I have two options. I can go for the back of the theatre, but with a seated audience (or an audience throwing themselves to the floor in panic) the slow incline from the stage to the rear of the theatre would make us an obvious target. The stage right door, however, is way better. It’s about ten feet away with a steel plate across the bottom. It gives me not only distance but a more complicated line of sight to the far stage left door. As an added bonus, a dilapidated grand piano provides some measure of cover. Even someone experienced with an M4 would have a hard time making that shot on a moving target. Statistically, it’s a good bet.

Z is  five feet away, I can reach out and snatch him by his little red Christmas sweater, if need be.  

What the fuck is wrong with me? How could I possibly be running scenarios like this in my head when I’m supposed to be enjoying a holiday concert with my family?

Wait, I’ve got a better question. What’s the average 911 response time in this part of Brooklyn? It’s gotta be, like, 7-8 minutes, right?  The ER entrance to NY Methodist is on 7th street just east of 7th Ave. At a dead run, carrying 43 pounds, I could do that in about four and a half minutes.

Seriously, just shut up and enjoy the concert.

I wonder if I should have worn better shoes…something I can run better in.  Four and a half minutes would be okay, though. The human brain can go five to six minutes without oxygen so if you run hard, it’ll be okay.

When it’s the first grades turn to take the stage I follow them up and stand in the wings. It’s at that moment that I realized I volunteered tonight because I need to be close.
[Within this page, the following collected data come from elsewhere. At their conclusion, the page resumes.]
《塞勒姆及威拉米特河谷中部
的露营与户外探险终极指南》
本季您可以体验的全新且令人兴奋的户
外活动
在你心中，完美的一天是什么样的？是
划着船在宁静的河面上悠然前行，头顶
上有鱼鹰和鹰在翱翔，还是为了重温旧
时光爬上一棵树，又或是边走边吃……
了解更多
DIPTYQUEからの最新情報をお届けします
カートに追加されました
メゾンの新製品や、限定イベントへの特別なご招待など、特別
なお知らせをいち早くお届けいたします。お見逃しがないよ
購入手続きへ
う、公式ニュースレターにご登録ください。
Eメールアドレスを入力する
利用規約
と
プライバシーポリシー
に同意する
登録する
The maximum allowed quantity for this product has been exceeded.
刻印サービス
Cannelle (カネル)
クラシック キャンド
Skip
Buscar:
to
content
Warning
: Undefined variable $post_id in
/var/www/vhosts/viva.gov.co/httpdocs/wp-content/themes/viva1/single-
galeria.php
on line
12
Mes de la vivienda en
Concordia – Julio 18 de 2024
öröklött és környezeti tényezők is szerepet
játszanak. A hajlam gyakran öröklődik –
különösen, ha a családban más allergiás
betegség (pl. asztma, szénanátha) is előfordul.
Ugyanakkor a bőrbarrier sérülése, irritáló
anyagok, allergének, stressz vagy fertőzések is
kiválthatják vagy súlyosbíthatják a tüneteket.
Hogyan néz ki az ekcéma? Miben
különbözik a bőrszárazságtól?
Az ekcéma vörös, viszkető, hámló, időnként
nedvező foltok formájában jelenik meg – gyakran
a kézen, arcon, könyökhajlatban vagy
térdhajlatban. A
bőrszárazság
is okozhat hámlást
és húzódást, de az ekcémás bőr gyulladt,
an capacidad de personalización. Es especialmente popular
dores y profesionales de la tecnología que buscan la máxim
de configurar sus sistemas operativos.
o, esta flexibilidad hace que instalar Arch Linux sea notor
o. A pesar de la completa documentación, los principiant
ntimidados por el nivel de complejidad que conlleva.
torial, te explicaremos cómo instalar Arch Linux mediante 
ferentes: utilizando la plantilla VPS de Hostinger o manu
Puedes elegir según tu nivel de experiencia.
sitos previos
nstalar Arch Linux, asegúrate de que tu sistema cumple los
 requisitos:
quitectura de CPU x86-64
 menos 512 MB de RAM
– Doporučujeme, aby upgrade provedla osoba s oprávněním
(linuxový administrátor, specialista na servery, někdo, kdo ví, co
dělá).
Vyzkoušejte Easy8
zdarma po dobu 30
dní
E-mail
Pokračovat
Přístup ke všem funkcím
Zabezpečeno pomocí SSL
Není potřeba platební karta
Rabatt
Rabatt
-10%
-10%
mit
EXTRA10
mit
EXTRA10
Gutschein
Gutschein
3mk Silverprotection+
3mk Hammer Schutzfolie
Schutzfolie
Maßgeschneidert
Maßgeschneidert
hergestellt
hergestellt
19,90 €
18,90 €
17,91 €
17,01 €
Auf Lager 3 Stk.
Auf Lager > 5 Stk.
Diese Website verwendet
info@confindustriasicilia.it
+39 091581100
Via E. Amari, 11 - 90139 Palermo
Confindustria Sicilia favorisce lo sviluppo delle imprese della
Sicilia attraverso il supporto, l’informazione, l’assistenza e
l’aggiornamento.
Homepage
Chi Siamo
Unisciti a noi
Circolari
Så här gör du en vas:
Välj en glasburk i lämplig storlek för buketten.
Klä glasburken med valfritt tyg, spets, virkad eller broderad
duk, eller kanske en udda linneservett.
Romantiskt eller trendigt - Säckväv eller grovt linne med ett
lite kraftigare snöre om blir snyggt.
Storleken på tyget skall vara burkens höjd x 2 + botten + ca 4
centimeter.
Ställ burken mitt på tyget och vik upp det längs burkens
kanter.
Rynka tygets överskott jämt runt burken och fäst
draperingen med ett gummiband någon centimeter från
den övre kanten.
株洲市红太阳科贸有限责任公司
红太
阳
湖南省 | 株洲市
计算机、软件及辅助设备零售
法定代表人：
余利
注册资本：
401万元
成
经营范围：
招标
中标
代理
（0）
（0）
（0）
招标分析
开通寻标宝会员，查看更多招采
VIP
I’m not processing any of what’s happening in the world very well and the problem solver in me needs to know that if someone is going to get to my boy, it’s going to be me.  But it’s all good. I’m going to get my mind right and enjoy the ‘hip-hop-holiday’ number. Z is not a natural when it comes to bustin’ a move and it’s  insanely cute.

And, anyway, I can cover the ten feet between us in 2-3 seconds. I can do it. Everything is going to be fine.